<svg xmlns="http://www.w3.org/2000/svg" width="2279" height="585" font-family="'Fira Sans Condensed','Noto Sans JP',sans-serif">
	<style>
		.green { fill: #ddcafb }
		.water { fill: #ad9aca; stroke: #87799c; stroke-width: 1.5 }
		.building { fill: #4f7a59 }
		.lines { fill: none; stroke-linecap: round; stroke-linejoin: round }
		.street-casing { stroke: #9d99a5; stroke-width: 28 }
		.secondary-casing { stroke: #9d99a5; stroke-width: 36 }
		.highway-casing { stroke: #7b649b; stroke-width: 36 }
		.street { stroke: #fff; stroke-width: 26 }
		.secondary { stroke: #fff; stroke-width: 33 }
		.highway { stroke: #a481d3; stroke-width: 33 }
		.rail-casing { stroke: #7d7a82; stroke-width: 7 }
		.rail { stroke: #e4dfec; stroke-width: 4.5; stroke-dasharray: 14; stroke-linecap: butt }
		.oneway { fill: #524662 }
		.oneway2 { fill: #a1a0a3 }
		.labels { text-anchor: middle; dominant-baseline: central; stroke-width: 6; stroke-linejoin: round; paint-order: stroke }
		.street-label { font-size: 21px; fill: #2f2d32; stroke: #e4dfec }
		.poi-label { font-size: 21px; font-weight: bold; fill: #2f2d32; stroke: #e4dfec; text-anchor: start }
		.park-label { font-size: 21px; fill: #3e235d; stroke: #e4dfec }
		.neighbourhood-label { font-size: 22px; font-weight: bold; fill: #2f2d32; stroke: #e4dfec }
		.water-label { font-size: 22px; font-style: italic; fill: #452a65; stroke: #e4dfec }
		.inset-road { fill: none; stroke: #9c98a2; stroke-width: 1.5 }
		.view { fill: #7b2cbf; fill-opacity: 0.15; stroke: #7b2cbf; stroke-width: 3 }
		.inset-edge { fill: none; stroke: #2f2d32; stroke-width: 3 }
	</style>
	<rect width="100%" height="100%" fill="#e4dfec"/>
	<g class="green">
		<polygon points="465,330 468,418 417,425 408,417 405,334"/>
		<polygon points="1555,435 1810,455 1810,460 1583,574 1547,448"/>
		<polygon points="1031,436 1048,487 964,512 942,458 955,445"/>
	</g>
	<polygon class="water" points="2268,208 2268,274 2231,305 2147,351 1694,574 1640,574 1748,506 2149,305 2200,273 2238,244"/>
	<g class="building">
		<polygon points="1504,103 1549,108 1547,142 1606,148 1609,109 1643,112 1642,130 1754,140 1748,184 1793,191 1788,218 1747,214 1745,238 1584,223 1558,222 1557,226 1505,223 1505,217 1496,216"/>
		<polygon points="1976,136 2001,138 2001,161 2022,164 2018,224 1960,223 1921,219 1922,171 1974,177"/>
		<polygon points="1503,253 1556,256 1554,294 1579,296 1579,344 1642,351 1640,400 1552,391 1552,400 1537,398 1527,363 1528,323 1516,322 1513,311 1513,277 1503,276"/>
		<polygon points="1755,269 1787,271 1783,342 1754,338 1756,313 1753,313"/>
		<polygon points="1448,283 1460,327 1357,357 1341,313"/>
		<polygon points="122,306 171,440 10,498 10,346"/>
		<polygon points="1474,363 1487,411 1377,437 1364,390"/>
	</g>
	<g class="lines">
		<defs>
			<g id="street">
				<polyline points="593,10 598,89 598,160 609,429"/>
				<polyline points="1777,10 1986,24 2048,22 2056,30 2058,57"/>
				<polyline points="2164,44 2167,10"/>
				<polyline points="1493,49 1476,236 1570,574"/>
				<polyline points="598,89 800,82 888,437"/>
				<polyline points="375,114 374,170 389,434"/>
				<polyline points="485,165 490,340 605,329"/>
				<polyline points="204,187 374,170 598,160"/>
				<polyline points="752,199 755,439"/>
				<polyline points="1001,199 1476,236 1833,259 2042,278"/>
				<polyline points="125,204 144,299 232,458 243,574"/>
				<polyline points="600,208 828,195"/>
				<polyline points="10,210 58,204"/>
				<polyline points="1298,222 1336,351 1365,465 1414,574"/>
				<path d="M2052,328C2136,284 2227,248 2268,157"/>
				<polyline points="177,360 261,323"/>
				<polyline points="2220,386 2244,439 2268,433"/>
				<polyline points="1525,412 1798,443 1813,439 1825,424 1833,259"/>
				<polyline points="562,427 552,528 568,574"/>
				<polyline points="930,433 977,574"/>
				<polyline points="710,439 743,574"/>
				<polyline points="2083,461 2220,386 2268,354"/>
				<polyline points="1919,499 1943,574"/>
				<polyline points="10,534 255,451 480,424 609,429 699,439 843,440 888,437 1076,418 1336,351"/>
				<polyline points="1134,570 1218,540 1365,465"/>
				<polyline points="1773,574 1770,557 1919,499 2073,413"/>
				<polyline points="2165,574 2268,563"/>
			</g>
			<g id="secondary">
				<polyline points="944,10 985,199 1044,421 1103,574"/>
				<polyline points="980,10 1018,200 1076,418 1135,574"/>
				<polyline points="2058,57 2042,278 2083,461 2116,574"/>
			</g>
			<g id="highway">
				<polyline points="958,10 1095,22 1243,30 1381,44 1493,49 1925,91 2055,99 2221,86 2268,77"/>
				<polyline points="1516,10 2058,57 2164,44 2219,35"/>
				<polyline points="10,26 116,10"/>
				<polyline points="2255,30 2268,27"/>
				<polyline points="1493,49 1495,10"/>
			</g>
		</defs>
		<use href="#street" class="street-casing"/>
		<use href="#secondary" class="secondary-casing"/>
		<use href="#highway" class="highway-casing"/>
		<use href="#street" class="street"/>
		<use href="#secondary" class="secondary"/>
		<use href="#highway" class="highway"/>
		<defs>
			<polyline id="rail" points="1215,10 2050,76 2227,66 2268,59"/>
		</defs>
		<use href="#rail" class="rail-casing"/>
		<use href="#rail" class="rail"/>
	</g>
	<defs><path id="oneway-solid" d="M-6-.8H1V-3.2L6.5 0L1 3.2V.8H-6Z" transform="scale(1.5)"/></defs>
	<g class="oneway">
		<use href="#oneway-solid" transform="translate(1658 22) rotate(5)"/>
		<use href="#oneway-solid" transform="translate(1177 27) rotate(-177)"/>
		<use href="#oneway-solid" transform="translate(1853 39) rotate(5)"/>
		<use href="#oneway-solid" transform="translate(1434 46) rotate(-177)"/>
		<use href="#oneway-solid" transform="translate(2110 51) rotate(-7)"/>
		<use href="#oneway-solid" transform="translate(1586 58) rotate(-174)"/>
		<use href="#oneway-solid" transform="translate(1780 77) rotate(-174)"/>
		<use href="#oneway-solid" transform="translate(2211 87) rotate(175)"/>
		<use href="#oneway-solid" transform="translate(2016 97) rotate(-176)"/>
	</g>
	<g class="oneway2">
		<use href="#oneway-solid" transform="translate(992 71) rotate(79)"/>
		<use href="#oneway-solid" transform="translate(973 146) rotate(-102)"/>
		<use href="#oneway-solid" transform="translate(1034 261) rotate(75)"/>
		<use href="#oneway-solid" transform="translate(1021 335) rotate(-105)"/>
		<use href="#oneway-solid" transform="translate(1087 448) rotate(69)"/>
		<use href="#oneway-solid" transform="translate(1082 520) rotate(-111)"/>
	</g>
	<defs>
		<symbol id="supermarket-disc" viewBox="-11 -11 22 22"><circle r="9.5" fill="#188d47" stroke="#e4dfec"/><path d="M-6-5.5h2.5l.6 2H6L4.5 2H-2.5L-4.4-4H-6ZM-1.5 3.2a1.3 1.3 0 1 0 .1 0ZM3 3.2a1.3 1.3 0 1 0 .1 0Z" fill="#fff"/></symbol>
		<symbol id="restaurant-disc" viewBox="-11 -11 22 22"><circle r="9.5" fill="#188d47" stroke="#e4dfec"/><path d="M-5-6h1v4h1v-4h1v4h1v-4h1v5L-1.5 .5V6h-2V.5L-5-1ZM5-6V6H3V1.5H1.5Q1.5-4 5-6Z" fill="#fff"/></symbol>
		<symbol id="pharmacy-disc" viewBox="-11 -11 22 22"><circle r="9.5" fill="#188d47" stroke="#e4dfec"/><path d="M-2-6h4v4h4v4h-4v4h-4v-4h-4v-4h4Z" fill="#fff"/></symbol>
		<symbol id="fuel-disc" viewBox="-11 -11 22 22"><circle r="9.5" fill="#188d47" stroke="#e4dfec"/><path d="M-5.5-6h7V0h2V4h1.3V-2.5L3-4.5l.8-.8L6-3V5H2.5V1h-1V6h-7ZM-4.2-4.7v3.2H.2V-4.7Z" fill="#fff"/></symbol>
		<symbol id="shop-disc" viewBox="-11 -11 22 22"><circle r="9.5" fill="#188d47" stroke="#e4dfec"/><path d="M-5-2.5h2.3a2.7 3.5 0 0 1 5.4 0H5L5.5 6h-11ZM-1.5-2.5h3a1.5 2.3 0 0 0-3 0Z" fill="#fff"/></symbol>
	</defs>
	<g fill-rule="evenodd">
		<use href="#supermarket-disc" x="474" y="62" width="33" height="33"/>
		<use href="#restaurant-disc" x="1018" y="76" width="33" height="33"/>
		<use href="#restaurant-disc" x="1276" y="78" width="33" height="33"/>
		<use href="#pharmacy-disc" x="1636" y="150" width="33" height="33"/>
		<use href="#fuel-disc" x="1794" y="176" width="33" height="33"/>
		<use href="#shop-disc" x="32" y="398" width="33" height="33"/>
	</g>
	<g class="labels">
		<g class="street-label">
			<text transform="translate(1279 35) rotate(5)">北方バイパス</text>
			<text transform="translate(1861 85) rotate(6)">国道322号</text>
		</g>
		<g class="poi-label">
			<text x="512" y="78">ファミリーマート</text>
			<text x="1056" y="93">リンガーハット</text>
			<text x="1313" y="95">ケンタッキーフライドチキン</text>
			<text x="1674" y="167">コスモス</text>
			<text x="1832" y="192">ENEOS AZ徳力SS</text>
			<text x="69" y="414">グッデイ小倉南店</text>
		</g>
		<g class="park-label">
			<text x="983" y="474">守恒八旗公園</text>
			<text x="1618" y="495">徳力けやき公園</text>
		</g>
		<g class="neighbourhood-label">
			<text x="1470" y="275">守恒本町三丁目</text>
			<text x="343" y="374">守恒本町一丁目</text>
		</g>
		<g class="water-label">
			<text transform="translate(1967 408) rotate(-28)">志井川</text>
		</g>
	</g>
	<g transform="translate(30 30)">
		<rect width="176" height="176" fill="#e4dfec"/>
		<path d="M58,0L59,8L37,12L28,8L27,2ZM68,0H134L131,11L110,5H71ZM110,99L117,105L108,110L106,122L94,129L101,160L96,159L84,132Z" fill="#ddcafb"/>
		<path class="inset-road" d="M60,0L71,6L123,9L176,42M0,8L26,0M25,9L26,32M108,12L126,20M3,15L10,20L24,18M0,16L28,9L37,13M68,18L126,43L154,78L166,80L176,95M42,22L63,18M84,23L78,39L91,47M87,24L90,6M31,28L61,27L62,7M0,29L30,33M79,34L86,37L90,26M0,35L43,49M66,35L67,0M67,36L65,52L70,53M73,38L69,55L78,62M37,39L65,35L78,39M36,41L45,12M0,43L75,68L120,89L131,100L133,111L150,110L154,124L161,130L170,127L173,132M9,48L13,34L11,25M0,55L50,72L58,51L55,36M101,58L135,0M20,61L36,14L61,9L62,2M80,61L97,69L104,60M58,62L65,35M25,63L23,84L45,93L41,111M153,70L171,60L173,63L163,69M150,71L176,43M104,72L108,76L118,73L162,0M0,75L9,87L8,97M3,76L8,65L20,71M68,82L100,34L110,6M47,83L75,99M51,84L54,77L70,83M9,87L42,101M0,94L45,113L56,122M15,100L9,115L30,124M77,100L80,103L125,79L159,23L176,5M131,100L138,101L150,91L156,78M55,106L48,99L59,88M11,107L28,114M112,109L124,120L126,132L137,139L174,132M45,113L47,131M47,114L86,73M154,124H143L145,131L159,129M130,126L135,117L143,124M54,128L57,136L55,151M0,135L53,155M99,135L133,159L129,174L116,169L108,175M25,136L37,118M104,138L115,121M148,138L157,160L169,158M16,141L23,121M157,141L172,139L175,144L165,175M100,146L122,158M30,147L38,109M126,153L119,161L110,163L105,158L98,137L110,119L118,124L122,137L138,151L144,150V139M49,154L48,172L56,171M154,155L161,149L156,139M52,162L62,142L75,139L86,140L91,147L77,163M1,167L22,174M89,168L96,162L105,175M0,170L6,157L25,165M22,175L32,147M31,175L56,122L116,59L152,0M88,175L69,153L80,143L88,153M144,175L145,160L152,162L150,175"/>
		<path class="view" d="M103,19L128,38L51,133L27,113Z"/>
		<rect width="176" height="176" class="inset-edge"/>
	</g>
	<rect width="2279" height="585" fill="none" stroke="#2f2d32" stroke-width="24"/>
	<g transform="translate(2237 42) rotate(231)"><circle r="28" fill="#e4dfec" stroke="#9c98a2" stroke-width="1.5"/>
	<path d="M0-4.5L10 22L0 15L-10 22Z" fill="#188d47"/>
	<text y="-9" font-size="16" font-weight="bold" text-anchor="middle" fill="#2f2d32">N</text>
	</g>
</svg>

====================

EXERCISE DESCRIPTION => Each line in the listing above that includes the word "lines" needs to be copied out.

ANSWER BOX =>
		.lines { fill: none; stroke-linecap: round; stroke-linejoin: round }
	<g class="lines">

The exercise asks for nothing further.